Task instructions>
Word for word and without images, transcribe all of the records.

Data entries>
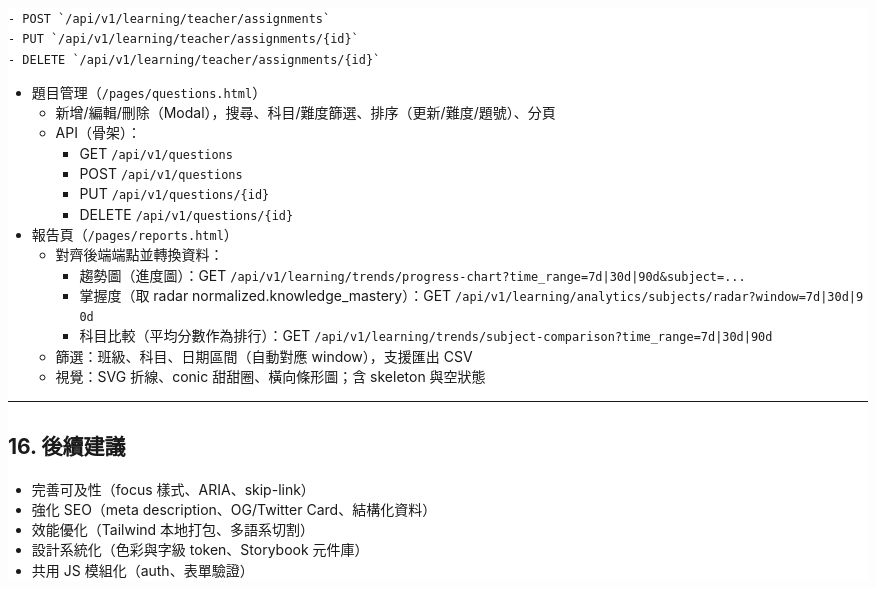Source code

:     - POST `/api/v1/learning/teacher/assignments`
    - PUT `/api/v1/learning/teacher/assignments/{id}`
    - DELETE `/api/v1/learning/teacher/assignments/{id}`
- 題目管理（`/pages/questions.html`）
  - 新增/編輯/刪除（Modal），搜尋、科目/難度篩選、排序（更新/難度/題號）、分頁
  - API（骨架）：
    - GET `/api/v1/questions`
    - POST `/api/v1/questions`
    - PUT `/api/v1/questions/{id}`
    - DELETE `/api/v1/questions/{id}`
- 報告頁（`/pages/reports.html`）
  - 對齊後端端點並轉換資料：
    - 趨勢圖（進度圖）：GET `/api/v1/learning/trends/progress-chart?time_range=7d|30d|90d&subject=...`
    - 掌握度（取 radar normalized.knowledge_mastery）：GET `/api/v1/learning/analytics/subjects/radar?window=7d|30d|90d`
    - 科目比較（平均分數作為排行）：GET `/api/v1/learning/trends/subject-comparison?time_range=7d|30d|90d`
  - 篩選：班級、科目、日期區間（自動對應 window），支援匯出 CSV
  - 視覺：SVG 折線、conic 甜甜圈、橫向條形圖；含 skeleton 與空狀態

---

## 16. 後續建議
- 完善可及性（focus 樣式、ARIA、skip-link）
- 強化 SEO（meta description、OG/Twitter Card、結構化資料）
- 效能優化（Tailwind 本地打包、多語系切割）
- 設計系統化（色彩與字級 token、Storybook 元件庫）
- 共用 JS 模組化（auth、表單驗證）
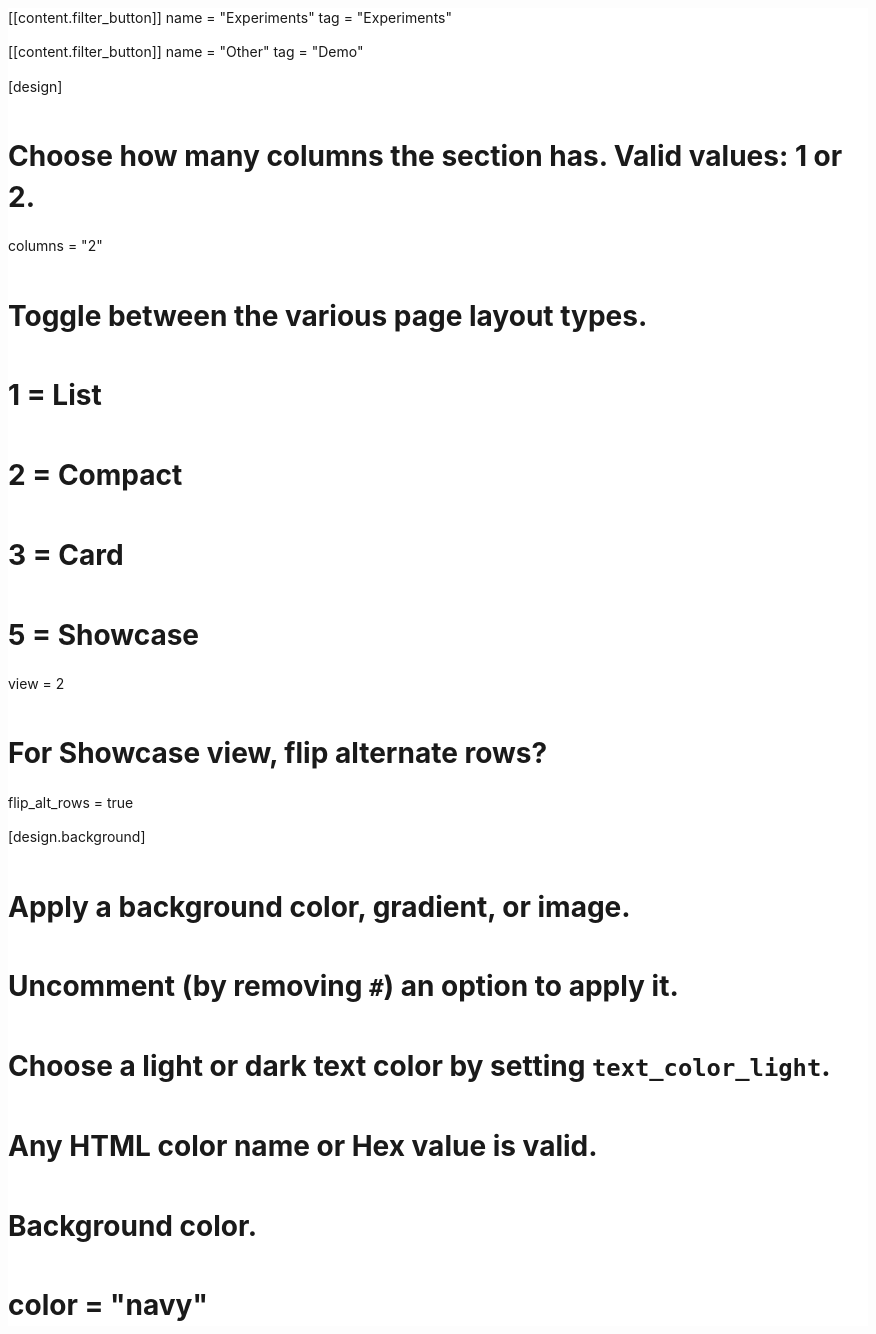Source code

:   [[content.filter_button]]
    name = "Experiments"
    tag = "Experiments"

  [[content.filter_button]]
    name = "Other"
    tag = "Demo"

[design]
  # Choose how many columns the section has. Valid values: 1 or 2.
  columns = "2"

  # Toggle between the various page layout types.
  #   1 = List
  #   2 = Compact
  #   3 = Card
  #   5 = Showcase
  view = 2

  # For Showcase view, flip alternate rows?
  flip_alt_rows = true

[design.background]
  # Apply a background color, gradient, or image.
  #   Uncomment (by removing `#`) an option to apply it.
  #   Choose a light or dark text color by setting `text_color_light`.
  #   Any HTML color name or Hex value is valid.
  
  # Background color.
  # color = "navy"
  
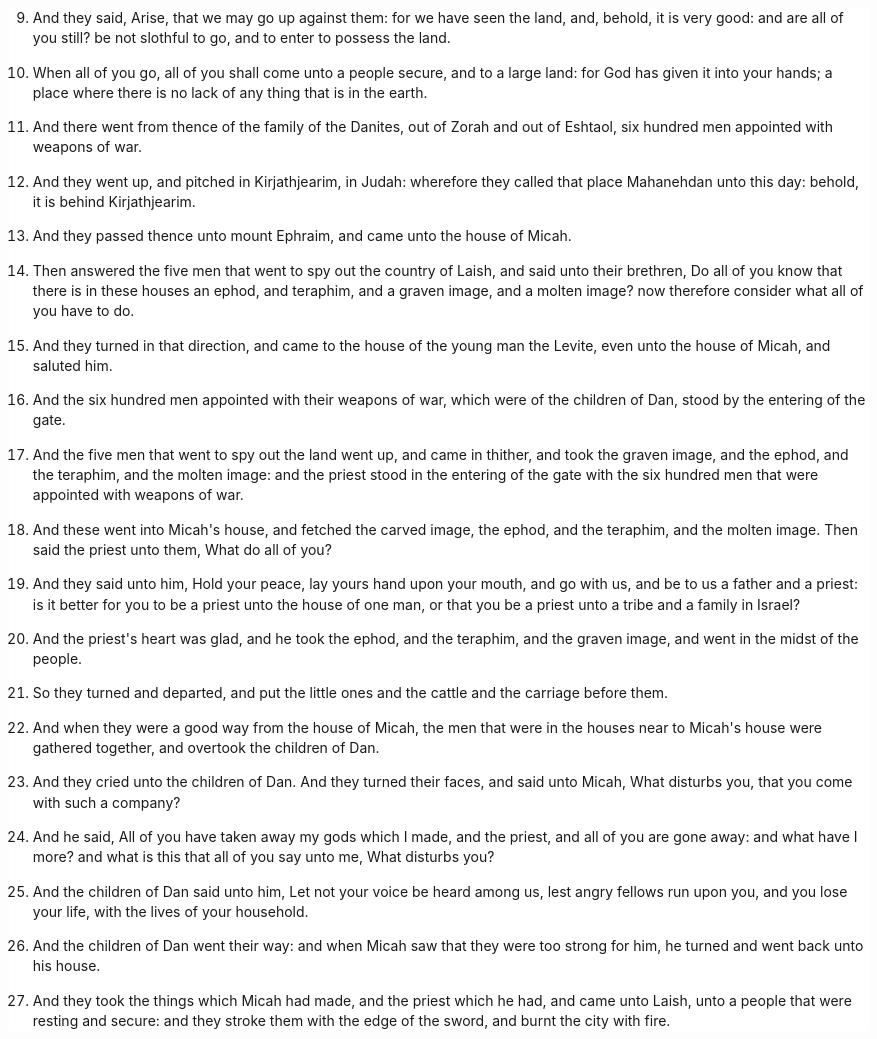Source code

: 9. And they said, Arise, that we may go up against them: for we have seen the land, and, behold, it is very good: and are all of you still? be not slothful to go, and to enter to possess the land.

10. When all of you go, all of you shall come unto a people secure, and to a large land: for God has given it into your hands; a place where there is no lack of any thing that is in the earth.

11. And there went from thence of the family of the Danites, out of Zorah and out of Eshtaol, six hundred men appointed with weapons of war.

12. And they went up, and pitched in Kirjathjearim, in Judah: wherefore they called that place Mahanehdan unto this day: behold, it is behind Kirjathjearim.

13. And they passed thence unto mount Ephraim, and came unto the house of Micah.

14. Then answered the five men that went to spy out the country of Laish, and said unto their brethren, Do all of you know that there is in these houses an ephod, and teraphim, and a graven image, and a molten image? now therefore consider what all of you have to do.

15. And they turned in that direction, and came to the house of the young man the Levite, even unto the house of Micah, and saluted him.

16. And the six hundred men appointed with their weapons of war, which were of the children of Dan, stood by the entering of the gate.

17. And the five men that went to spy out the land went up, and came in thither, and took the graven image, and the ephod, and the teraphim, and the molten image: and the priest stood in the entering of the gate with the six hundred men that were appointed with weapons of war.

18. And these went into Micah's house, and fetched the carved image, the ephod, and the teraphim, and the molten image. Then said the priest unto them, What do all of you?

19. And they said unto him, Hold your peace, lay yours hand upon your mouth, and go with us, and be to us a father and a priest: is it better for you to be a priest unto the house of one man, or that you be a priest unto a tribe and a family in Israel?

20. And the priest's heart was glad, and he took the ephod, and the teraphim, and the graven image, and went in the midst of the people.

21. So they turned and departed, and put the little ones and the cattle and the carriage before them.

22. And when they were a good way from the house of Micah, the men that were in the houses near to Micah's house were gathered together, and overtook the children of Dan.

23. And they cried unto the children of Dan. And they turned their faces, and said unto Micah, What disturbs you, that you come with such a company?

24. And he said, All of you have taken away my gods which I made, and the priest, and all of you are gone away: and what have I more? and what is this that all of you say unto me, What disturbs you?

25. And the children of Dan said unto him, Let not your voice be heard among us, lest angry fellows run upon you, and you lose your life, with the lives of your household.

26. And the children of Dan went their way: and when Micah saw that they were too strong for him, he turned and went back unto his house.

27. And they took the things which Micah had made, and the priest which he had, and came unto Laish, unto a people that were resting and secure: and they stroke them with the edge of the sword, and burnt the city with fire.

Your response>
Source code

:     - POST `/api/v1/learning/teacher/assignments`
    - PUT `/api/v1/learning/teacher/assignments/{id}`
    - DELETE `/api/v1/learning/teacher/assignments/{id}`
- 題目管理（`/pages/questions.html`）
  - 新增/編輯/刪除（Modal），搜尋、科目/難度篩選、排序（更新/難度/題號）、分頁
  - API（骨架）：
    - GET `/api/v1/questions`
    - POST `/api/v1/questions`
    - PUT `/api/v1/questions/{id}`
    - DELETE `/api/v1/questions/{id}`
- 報告頁（`/pages/reports.html`）
  - 對齊後端端點並轉換資料：
    - 趨勢圖（進度圖）：GET `/api/v1/learning/trends/progress-chart?time_range=7d|30d|90d&subject=...`
    - 掌握度（取 radar normalized.knowledge_mastery）：GET `/api/v1/learning/analytics/subjects/radar?window=7d|30d|90d`
    - 科目比較（平均分數作為排行）：GET `/api/v1/learning/trends/subject-comparison?time_range=7d|30d|90d`
  - 篩選：班級、科目、日期區間（自動對應 window），支援匯出 CSV
  - 視覺：SVG 折線、conic 甜甜圈、橫向條形圖；含 skeleton 與空狀態

---

## 16. 後續建議
- 完善可及性（focus 樣式、ARIA、skip-link）
- 強化 SEO（meta description、OG/Twitter Card、結構化資料）
- 效能優化（Tailwind 本地打包、多語系切割）
- 設計系統化（色彩與字級 token、Storybook 元件庫）
- 共用 JS 模組化（auth、表單驗證）
Source code

:   [[content.filter_button]]
    name = "Experiments"
    tag = "Experiments"

  [[content.filter_button]]
    name = "Other"
    tag = "Demo"

[design]
  # Choose how many columns the section has. Valid values: 1 or 2.
  columns = "2"

  # Toggle between the various page layout types.
  #   1 = List
  #   2 = Compact
  #   3 = Card
  #   5 = Showcase
  view = 2

  # For Showcase view, flip alternate rows?
  flip_alt_rows = true

[design.background]
  # Apply a background color, gradient, or image.
  #   Uncomment (by removing `#`) an option to apply it.
  #   Choose a light or dark text color by setting `text_color_light`.
  #   Any HTML color name or Hex value is valid.
  
  # Background color.
  # color = "navy"
  
Source code

: 9. And they said, Arise, that we may go up against them: for we have seen the land, and, behold, it is very good: and are all of you still? be not slothful to go, and to enter to possess the land.

10. When all of you go, all of you shall come unto a people secure, and to a large land: for God has given it into your hands; a place where there is no lack of any thing that is in the earth.

11. And there went from thence of the family of the Danites, out of Zorah and out of Eshtaol, six hundred men appointed with weapons of war.

12. And they went up, and pitched in Kirjathjearim, in Judah: wherefore they called that place Mahanehdan unto this day: behold, it is behind Kirjathjearim.

13. And they passed thence unto mount Ephraim, and came unto the house of Micah.

14. Then answered the five men that went to spy out the country of Laish, and said unto their brethren, Do all of you know that there is in these houses an ephod, and teraphim, and a graven image, and a molten image? now therefore consider what all of you have to do.

15. And they turned in that direction, and came to the house of the young man the Levite, even unto the house of Micah, and saluted him.

16. And the six hundred men appointed with their weapons of war, which were of the children of Dan, stood by the entering of the gate.

17. And the five men that went to spy out the land went up, and came in thither, and took the graven image, and the ephod, and the teraphim, and the molten image: and the priest stood in the entering of the gate with the six hundred men that were appointed with weapons of war.

18. And these went into Micah's house, and fetched the carved image, the ephod, and the teraphim, and the molten image. Then said the priest unto them, What do all of you?

19. And they said unto him, Hold your peace, lay yours hand upon your mouth, and go with us, and be to us a father and a priest: is it better for you to be a priest unto the house of one man, or that you be a priest unto a tribe and a family in Israel?

20. And the priest's heart was glad, and he took the ephod, and the teraphim, and the graven image, and went in the midst of the people.

21. So they turned and departed, and put the little ones and the cattle and the carriage before them.

22. And when they were a good way from the house of Micah, the men that were in the houses near to Micah's house were gathered together, and overtook the children of Dan.

23. And they cried unto the children of Dan. And they turned their faces, and said unto Micah, What disturbs you, that you come with such a company?

24. And he said, All of you have taken away my gods which I made, and the priest, and all of you are gone away: and what have I more? and what is this that all of you say unto me, What disturbs you?

25. And the children of Dan said unto him, Let not your voice be heard among us, lest angry fellows run upon you, and you lose your life, with the lives of your household.

26. And the children of Dan went their way: and when Micah saw that they were too strong for him, he turned and went back unto his house.

27. And they took the things which Micah had made, and the priest which he had, and came unto Laish, unto a people that were resting and secure: and they stroke them with the edge of the sword, and burnt the city with fire.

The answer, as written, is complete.